Set task –
Convert every line of the material below into a Markdown table with the columns "Row" and "Line", skipping blank lines. Leave the pictures out.

Extracted records:
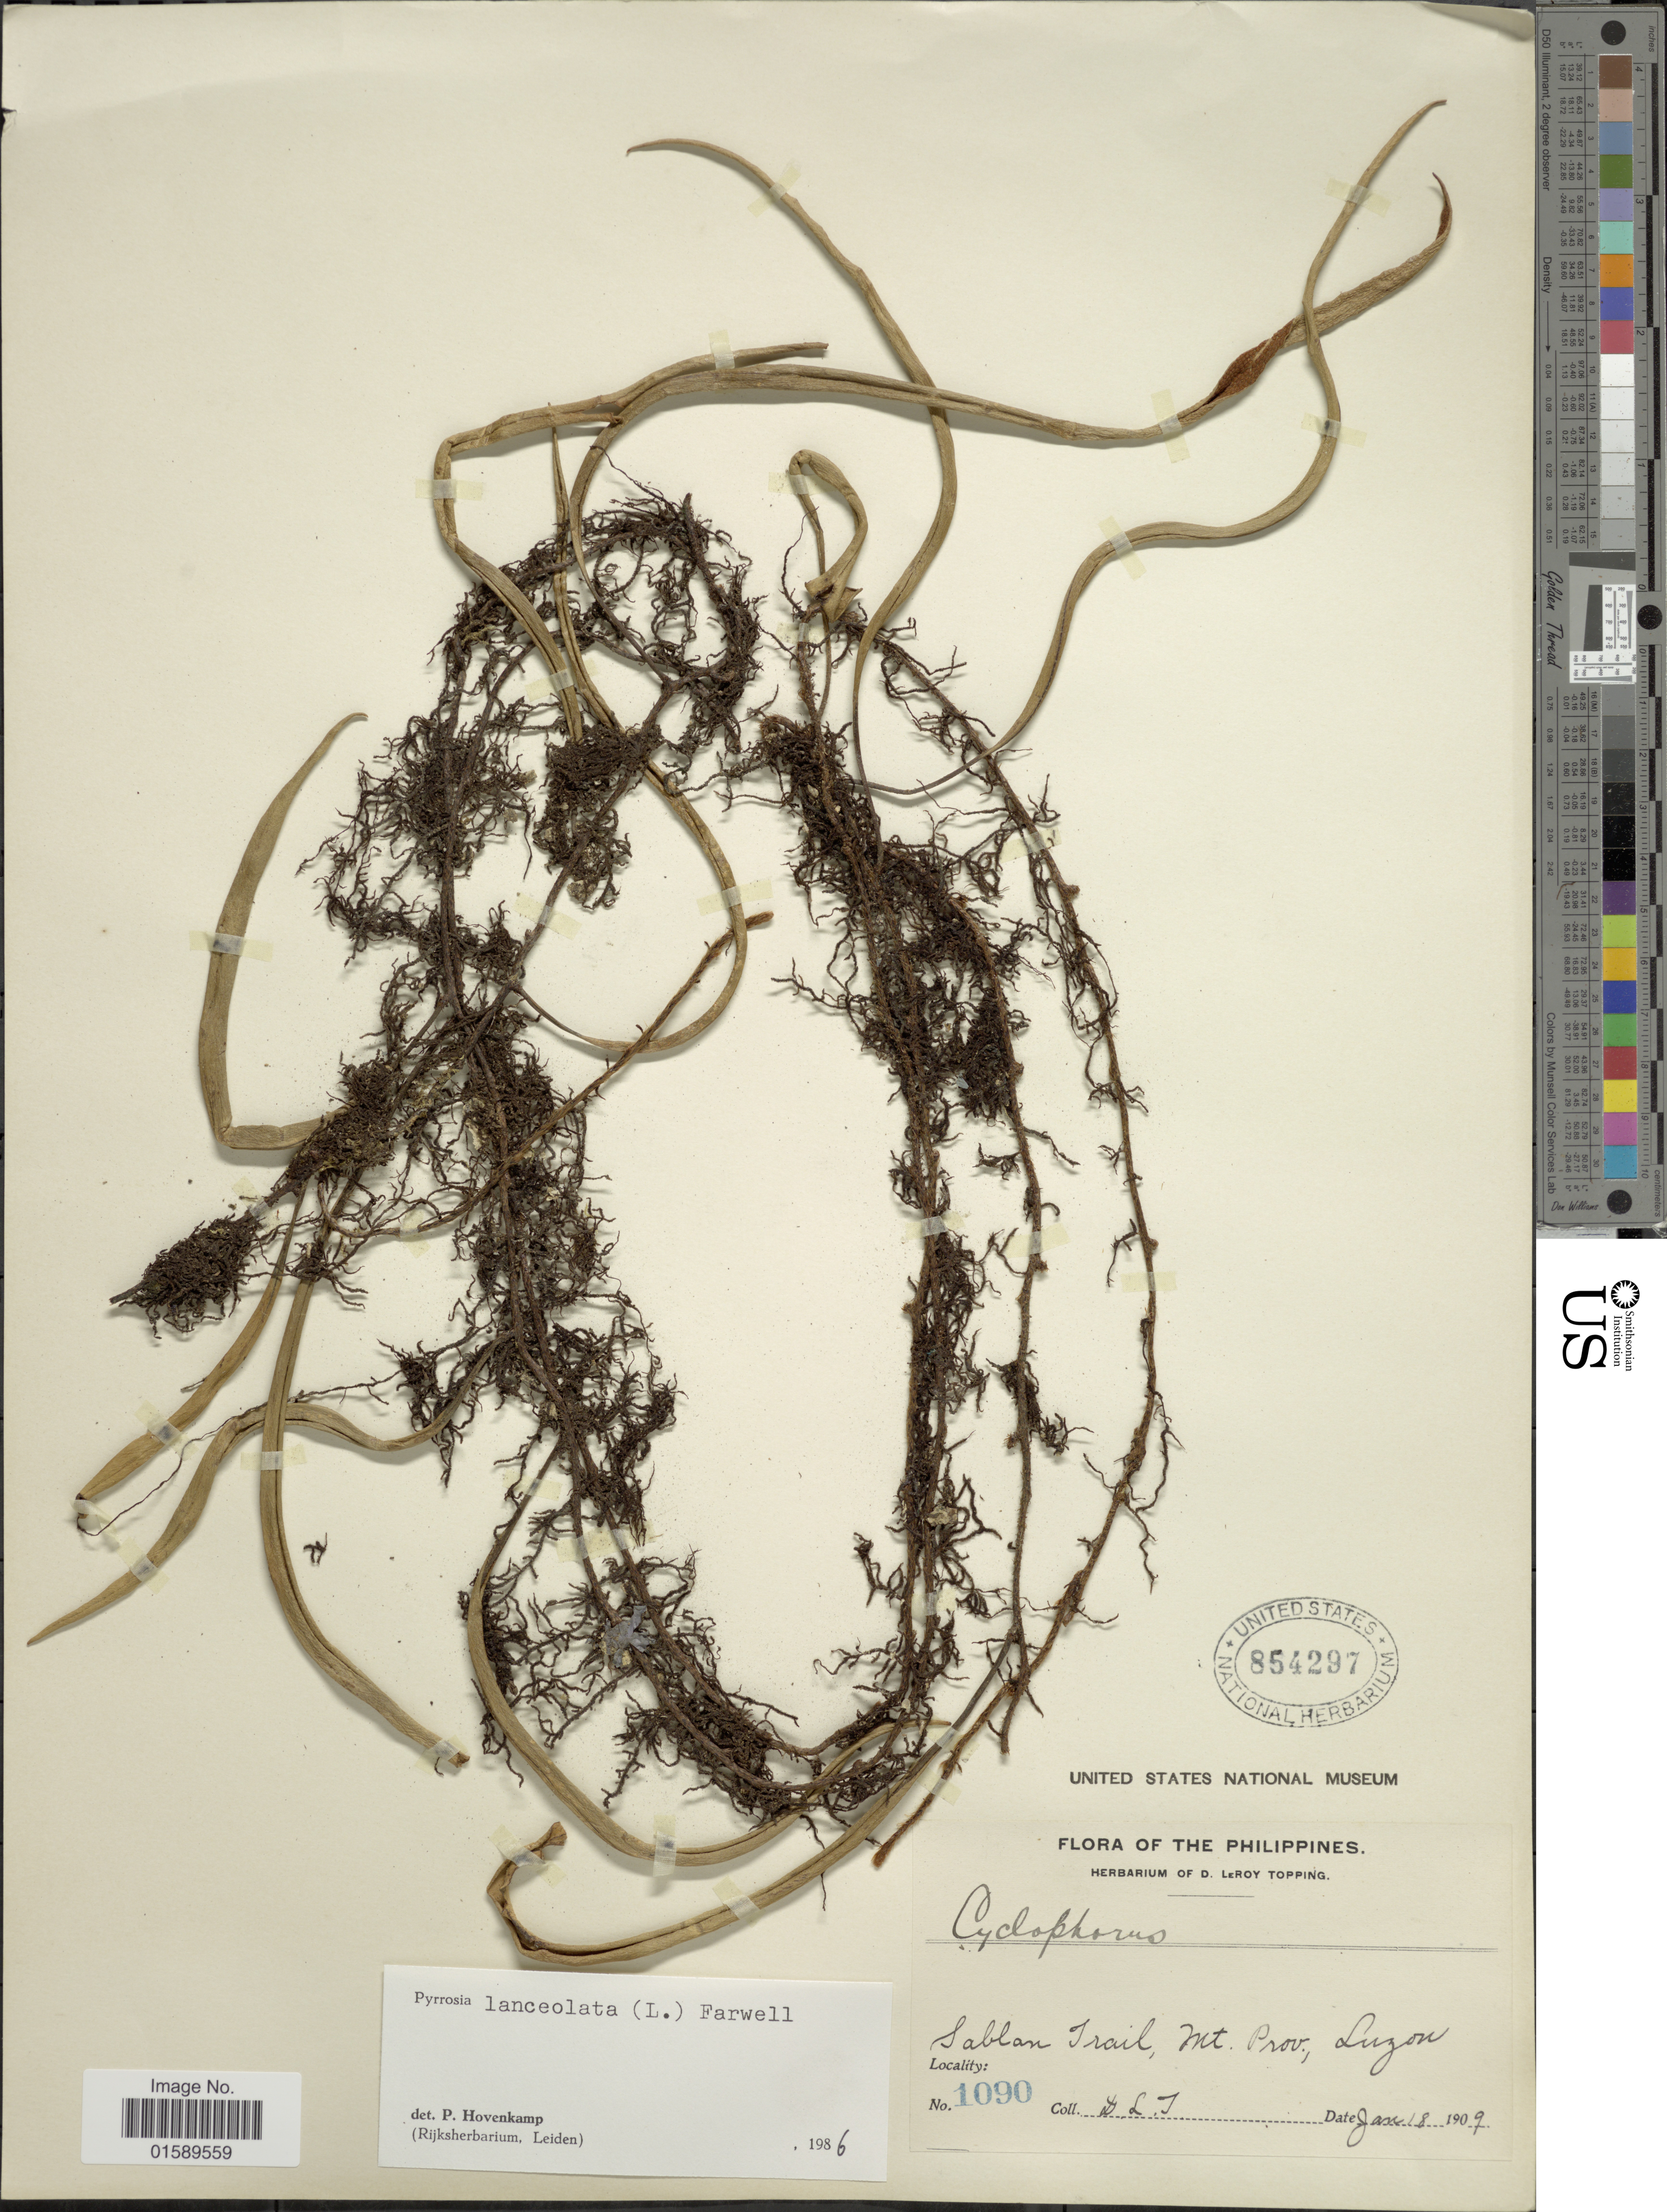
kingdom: Plantae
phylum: Tracheophyta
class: Polypodiopsida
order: Polypodiales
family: Polypodiaceae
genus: Pyrrosia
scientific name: Pyrrosia lanceolata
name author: (L.) Farw.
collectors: D. L. Topping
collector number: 1090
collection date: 1909-01-18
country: Philippines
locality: Sablan Trail, Mt. Prov. Luzon.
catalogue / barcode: US 854297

Response for this exercise –
| Row | Line |
|---|---|
| 1 | kingdom: Plantae |
| 2 | phylum: Tracheophyta |
| 3 | class: Polypodiopsida |
| 4 | order: Polypodiales |
| 5 | family: Polypodiaceae |
| 6 | genus: Pyrrosia |
| 7 | scientific name: Pyrrosia lanceolata |
| 8 | name author: (L.) Farw. |
| 9 | collectors: D. L. Topping |
| 10 | collector number: 1090 |
| 11 | collection date: 1909-01-18 |
| 12 | country: Philippines |
| 13 | locality: Sablan Trail, Mt. Prov. Luzon. |
| 14 | catalogue / barcode: US 854297 |